# metal roof coating



## lidco (Jan 6, 2007)

I,ve got a 15 year old metal roof on a barn. I know there are coatings to apply over top to fill any gaps and small holes I just can't think of the product name. It's an elastomeric. It also needs to rolled on. 

If any one has any tips:notworthy


----------



## AaronB. (Oct 6, 2004)

Its called polyurea, and its cheaper if its heated, mixed, proportioned, and sprayed on, rather than rolled on.


----------



## RooferJim (Mar 6, 2006)

We have had real good luck with GAF Topcoat. there patina green color is the closest match to real weatherd copper I have ever seen. 

RooferJim
www.jbennetteroofing.com


----------



## AaronB. (Oct 6, 2004)

Topcoat failed us three times. Applied to spec. That is why I do not use it. I am not telling anyone not to explore all the options.


----------



## RooferJim (Mar 6, 2006)

We have used topcoat quite a bit , mostley restoration of old copper roofs and gutters. had nothing but great results.

RooferJim
www.jbennetteroofing.com


----------



## Joasis (Mar 28, 2006)

I have never used it, but I have heard polyurea is a permanent system, that can be color tinted as well....it is just like the bed liner material without the non skid aggregate added....probably would go for $1.25 a sq/ft installed based on material cost.


----------



## AaronB. (Oct 6, 2004)

MOst truck bedliners are done with a spatter coat instead of an aggregate...

Material for a 48 mil membrane is running about a $1.25 a foot. Add prep, primer, etc, usually about 3 bucks a foot for a silver membrane. The color stable aliphatic will about double the material price if you go full color, but we have other solutions for the color requests whereas the material doesnt cost quite do much. Email me if you like.


----------



## Grumpy (Oct 8, 2003)

www.Adurel.com

Start with a thick urethane mastic over any fastener heads and panel seams, then apply at least one, preferrably two, coats of seamless monolithic urethane elastomeric. This is standard white and can be tinted to any color you desire. 

This is very similiar to GAF top coat but top coat is acrylic and we know acrylic is water based so I stray away from water based coatings. Adurel does make an acrylic but I seldom use it.

Aarons Ployurea is probably better but requires much more investment of equipment and basically is apples-oranges.


----------



## lucas (Feb 22, 2007)

Polyurea is expensive and not worth the investment. Better to get new metal for that cost.

⁂

### TASK TO COMPLETE
Reproduce the passage of the metal roof coating thread that opens with the words containing "MOst truck bedliners" and closes with "if you like.". The lines after the metal roof coating thread aren't needed.

### INFORMATION PROVIDED
⁂

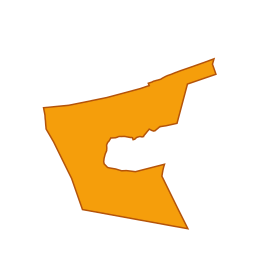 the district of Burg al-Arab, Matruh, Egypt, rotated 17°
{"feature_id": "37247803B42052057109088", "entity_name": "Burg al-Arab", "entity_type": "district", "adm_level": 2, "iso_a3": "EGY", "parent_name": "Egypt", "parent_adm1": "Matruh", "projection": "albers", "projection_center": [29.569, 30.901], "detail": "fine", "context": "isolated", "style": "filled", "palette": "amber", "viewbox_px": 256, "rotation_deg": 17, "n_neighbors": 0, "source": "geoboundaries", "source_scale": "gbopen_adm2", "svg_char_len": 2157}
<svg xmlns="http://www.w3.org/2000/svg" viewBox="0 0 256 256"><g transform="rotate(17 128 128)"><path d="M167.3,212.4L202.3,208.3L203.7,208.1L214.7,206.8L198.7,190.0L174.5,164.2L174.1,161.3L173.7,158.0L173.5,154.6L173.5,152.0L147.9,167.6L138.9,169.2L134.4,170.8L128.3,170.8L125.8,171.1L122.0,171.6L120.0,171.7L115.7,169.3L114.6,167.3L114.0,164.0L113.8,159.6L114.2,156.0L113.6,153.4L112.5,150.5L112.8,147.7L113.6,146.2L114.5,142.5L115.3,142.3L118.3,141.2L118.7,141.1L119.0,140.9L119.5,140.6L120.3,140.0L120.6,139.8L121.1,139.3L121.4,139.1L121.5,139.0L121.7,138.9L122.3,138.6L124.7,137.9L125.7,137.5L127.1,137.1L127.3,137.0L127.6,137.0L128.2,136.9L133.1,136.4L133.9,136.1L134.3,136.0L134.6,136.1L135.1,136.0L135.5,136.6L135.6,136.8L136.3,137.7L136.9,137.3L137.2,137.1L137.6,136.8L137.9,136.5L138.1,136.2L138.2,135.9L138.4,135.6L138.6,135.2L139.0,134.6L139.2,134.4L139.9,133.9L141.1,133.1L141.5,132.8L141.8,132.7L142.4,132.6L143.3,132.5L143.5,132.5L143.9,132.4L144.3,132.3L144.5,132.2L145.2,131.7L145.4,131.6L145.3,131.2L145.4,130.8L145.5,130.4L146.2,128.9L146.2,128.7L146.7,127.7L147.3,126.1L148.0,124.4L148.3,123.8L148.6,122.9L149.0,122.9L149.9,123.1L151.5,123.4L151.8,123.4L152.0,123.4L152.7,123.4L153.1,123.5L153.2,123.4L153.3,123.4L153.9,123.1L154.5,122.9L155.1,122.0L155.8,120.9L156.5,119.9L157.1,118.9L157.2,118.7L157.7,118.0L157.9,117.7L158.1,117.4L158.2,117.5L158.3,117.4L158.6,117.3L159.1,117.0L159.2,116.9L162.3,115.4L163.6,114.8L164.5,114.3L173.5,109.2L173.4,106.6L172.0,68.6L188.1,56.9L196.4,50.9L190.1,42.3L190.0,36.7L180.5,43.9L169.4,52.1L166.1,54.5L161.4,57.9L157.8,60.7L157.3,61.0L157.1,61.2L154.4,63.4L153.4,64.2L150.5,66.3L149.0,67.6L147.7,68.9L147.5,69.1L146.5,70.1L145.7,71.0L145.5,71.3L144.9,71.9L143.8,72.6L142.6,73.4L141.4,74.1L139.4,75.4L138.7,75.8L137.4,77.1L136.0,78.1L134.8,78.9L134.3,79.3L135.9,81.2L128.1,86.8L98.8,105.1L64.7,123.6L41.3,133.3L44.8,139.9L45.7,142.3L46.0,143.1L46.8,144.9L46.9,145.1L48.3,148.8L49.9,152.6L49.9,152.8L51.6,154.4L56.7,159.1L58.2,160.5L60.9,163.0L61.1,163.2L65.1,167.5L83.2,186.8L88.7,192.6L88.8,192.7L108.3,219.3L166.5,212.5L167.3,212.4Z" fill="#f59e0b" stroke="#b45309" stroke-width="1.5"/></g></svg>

⁂

### RESULT OF THE TASK
MOst truck bedliners are done with a spatter coat instead of an aggregate...

Material for a 48 mil membrane is running about a $1.25 a foot. Add prep, primer, etc, usually about 3 bucks a foot for a silver membrane. The color stable aliphatic will about double the material price if you go full color, but we have other solutions for the color requests whereas the material doesnt cost quite do much. Email me if you like.